▶ INSTRUCTIONS TO FOLLOW
From the line with "hfov_deg: 56.8" through the final line of the entries below, write out each line exactly and nothing else.

(Intrinsic camera parameters)
——

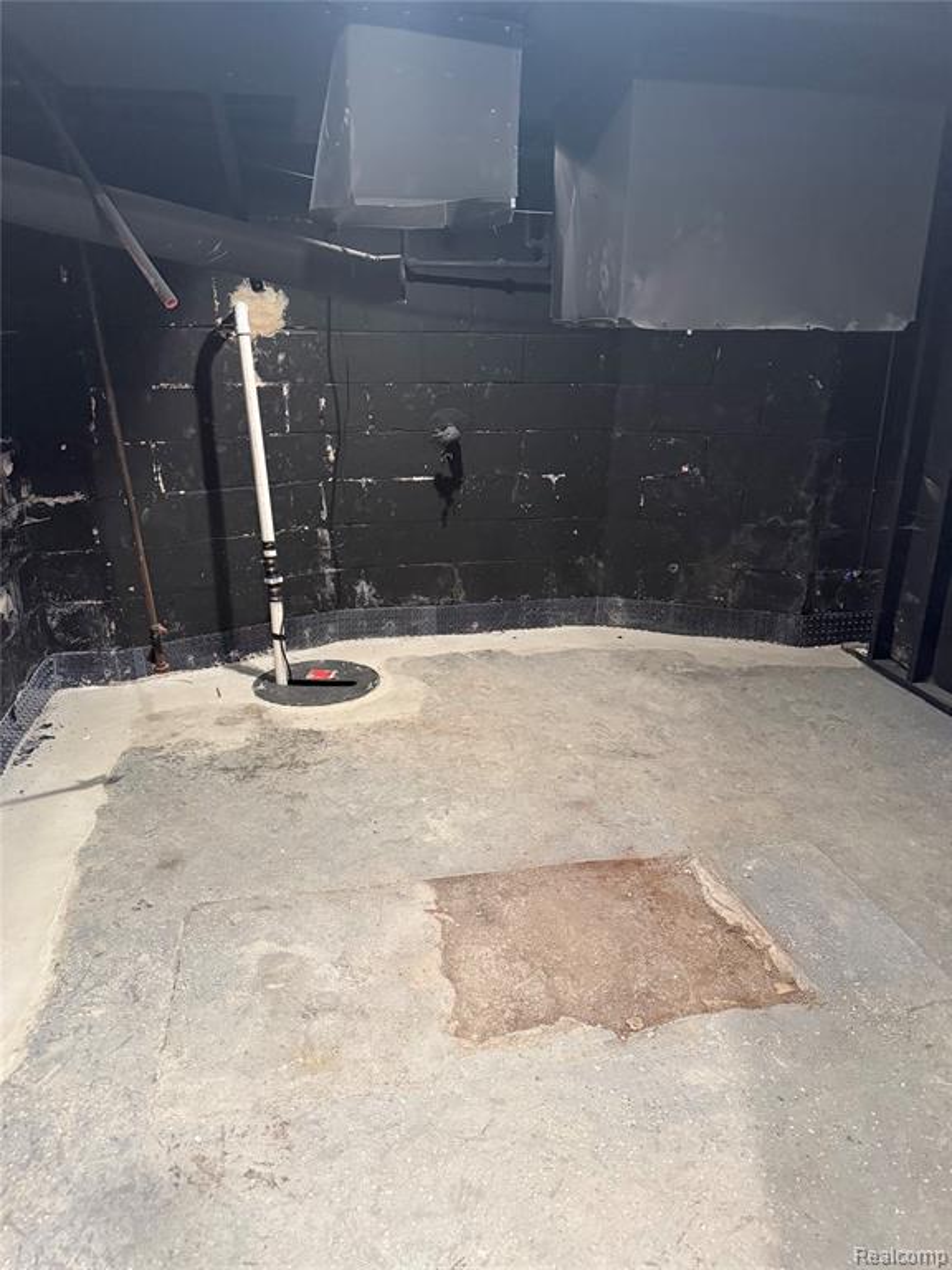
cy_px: 635
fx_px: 880
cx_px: 476
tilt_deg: -19.0
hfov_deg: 56.8
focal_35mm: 24
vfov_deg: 71.6
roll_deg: -0.3
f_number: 1.78
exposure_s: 1/60
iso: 800
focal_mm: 6.76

——

▶ EXPECTED ANSWER
hfov_deg: 56.8
focal_35mm: 24
vfov_deg: 71.6
roll_deg: -0.3
f_number: 1.78
exposure_s: 1/60
iso: 800
focal_mm: 6.76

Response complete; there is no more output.